— Exercise —
Return the data below exactly, stopping after the line with "carcinoid tissue displays".

— Recorded information —
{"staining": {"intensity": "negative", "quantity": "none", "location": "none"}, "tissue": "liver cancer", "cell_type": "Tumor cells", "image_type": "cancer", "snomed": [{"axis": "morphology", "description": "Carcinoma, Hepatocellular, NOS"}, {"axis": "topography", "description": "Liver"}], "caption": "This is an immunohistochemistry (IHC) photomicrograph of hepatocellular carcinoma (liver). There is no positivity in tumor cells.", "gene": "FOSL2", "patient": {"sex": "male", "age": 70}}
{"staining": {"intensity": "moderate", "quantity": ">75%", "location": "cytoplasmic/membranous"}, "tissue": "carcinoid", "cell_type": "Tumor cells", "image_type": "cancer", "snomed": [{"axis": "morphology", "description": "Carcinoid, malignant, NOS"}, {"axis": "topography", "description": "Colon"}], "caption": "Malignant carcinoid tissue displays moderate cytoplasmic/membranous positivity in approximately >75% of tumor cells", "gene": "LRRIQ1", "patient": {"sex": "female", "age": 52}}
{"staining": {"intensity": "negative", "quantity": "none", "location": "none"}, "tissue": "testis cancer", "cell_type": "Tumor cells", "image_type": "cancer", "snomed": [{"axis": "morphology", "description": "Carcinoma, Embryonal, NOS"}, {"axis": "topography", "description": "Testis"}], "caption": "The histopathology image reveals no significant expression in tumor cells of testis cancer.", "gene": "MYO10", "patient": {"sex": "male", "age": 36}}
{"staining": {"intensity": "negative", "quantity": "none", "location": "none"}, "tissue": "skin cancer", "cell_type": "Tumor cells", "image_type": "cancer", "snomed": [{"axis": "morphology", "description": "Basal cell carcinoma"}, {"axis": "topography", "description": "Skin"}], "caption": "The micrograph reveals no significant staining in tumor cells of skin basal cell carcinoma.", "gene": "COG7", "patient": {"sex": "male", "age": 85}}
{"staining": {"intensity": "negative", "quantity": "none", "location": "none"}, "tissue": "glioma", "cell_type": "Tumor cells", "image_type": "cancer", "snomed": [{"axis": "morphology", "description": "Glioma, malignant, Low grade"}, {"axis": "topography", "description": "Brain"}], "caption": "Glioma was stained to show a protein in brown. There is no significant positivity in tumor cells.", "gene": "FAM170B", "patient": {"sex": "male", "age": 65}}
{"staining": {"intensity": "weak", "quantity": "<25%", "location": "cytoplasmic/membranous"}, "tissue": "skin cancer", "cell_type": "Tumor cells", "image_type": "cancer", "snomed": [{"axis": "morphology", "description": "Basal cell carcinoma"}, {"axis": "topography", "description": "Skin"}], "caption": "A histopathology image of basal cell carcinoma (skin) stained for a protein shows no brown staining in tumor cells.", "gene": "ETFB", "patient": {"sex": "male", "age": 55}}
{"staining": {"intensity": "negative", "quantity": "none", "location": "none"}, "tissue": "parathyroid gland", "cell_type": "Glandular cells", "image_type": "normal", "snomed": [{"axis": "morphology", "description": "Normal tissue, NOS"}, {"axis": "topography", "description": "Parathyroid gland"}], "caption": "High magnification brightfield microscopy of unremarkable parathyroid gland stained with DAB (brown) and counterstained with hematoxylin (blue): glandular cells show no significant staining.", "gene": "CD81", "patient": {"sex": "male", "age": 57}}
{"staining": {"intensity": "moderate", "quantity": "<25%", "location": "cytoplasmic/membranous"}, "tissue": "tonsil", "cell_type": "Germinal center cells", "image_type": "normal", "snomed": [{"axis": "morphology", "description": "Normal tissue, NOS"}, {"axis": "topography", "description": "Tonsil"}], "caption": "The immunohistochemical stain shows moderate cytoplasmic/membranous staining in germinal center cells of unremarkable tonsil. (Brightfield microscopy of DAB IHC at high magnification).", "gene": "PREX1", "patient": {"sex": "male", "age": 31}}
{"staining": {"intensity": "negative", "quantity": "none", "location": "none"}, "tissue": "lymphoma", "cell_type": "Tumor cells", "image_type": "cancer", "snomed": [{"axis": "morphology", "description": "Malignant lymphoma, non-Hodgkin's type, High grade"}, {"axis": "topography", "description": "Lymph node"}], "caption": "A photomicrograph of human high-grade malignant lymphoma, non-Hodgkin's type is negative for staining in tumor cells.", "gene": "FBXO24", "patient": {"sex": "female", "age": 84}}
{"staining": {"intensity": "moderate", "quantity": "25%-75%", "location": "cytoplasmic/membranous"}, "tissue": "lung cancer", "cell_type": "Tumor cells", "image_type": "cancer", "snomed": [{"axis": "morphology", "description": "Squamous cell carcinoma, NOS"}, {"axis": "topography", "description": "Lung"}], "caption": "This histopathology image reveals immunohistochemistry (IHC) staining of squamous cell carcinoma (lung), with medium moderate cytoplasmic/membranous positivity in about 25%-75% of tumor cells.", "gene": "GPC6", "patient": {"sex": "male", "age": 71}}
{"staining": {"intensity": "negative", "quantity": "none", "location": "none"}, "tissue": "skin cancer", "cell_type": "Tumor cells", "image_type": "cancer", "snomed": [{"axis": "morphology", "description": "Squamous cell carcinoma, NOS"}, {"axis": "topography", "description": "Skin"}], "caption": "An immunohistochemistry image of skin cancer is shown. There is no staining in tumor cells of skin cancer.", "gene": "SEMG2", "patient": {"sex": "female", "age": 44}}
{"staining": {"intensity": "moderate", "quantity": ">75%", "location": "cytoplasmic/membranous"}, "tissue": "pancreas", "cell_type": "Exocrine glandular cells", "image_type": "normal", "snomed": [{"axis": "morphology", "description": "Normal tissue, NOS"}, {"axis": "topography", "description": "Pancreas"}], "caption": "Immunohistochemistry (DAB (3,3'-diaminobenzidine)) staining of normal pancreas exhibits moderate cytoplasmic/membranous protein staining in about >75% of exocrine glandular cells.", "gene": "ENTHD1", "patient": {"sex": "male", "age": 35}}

— Problem solution —
{"staining": {"intensity": "negative", "quantity": "none", "location": "none"}, "tissue": "liver cancer", "cell_type": "Tumor cells", "image_type": "cancer", "snomed": [{"axis": "morphology", "description": "Carcinoma, Hepatocellular, NOS"}, {"axis": "topography", "description": "Liver"}], "caption": "This is an immunohistochemistry (IHC) photomicrograph of hepatocellular carcinoma (liver). There is no positivity in tumor cells.", "gene": "FOSL2", "patient": {"sex": "male", "age": 70}}
{"staining": {"intensity": "moderate", "quantity": ">75%", "location": "cytoplasmic/membranous"}, "tissue": "carcinoid", "cell_type": "Tumor cells", "image_type": "cancer", "snomed": [{"axis": "morphology", "description": "Carcinoid, malignant, NOS"}, {"axis": "topography", "description": "Colon"}], "caption": "Malignant carcinoid tissue displays moderate cytoplasmic/membranous positivity in approximately >75% of tumor cells", "gene": "LRRIQ1", "patient": {"sex": "female", "age": 52}}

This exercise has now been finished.